RECORDS FOR THE EXERCISE Block Start
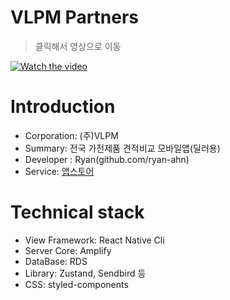# VLPM Partners
> 클릭해서 영상으로 이동

[![Watch the video](https://storage.googleapis.com/ryan-ahn.appspot.com/public/vlpm.png)](https://youtu.be/-XkDzxSvvK8)

# Introduction

- Corporation: (주)VLPM
- Summary: 전국 가전제품 견적비교 모바일앱(딜러용)
- Developer : Ryan(github.com/ryan-ahn)
- Service: [앱스토어](https://play.google.com/store/apps/details?id=com.vlpmpartnersrelease&hl=ko-KR)

# Technical stack

- View Framework: React Native Cli
- Server Core: Amplify
- DataBase: RDS
- Library: Zustand, Sendbird 등
- CSS: styled-components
RECORDS FOR THE EXERCISE Block End
▶ _PROBLEM TO SOLVE_
Pictures must be left out when the records are transcribed exactly.

▶ _TASK OUTPUT_
# VLPM Partners
> 클릭해서 영상으로 이동

[![Watch the video](https://storage.googleapis.com/ryan-ahn.appspot.com/public/vlpm.png)](https://youtu.be/-XkDzxSvvK8)

# Introduction

- Corporation: (주)VLPM
- Summary: 전국 가전제품 견적비교 모바일앱(딜러용)
- Developer : Ryan(github.com/ryan-ahn)
- Service: [앱스토어](https://play.google.com/store/apps/details?id=com.vlpmpartnersrelease&hl=ko-KR)

# Technical stack

- View Framework: React Native Cli
- Server Core: Amplify
- DataBase: RDS
- Library: Zustand, Sendbird 등
- CSS: styled-components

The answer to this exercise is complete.